The observable must be diagonal.

Parameters:

op (Qobj) – Operator whose expectation value is wanted.
fmt (str, default: '.') – Curve plot format.
label (str, default: '') – y-Axis label.
error_bars (bool, default: True) – Choose to display error bars.

count(value) → integer -- return number of occurrences of value

expect(obs_list)

Returns the expectation values of operators in obs_list.

Parameters:: obs_list (Sequence[Union[Qobj, _SupportsArray[dtype[Any]], _NestedSequence[_SupportsArray[dtype[Any]]], bool, int, float, complex, str, bytes, _NestedSequence[Union[bool, int, float, complex, str, bytes]]]]) – Input observable list. ArrayLike objects will be converted to qutip.Qobj.
Return type:: list[Union[float, complex, _SupportsArray[dtype[Any]], _NestedSequence[_SupportsArray[dtype[Any]]], bool, int, str, bytes, _NestedSequence[Union[bool, int, float, complex, str, bytes]]]]
Returns:: Expectation values of obs_list.

index(value[, start[, stop]]) → integer -- return first index of value.

Raises ValueError if the value is not present.

Supporting start and stop arguments is optional, but recommended.

sample_final_state(N_samples=1000)

Returns the result of multiple measurements of the final state.

Parameters:: N_samples (int, default: 1000) – Number of samples to return.
Return type:: Counter
Returns:: Sample distribution of bitstrings corresponding to measured quantum states at the end of the simulation.
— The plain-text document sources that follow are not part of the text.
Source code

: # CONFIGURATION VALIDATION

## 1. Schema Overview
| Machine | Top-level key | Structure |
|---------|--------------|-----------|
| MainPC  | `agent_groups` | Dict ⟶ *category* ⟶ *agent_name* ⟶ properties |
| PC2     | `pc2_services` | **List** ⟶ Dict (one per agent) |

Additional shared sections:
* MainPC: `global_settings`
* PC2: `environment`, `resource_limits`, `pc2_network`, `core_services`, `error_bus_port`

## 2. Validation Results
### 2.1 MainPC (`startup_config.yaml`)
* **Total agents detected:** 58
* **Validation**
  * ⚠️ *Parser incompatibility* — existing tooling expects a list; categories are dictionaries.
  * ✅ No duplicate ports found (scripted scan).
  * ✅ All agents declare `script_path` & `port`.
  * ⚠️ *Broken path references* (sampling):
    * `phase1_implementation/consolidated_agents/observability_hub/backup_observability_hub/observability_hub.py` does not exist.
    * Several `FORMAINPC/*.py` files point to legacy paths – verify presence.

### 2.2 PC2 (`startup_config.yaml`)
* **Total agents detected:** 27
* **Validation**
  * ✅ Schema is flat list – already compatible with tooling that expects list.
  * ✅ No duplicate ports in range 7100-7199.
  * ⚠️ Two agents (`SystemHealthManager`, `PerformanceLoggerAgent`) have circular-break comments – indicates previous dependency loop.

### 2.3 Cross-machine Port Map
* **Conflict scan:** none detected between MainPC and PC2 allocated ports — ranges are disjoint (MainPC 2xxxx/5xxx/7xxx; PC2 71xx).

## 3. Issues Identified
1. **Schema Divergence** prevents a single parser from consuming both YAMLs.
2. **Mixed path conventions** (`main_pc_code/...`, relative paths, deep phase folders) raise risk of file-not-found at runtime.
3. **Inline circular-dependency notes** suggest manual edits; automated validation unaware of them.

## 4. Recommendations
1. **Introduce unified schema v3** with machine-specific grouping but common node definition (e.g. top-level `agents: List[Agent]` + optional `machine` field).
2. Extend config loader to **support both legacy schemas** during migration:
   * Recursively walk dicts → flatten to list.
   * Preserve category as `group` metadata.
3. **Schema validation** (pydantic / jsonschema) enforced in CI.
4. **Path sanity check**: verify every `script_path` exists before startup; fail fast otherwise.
sample_state(t, n_samples=1000, t_tol=0.001)

Returns the result of multiple measurements at time t.

Parameters:

t (float) – Time at which the state is sampled.
n_samples (int, default: 1000) – Number of samples to return.
t_tol (float, default: 0.001) – Tolerance for the difference between t and closest time.

Return type:

Counter

Returns:

Sample distribution of bitstrings corresponding to measured quantum states at time t.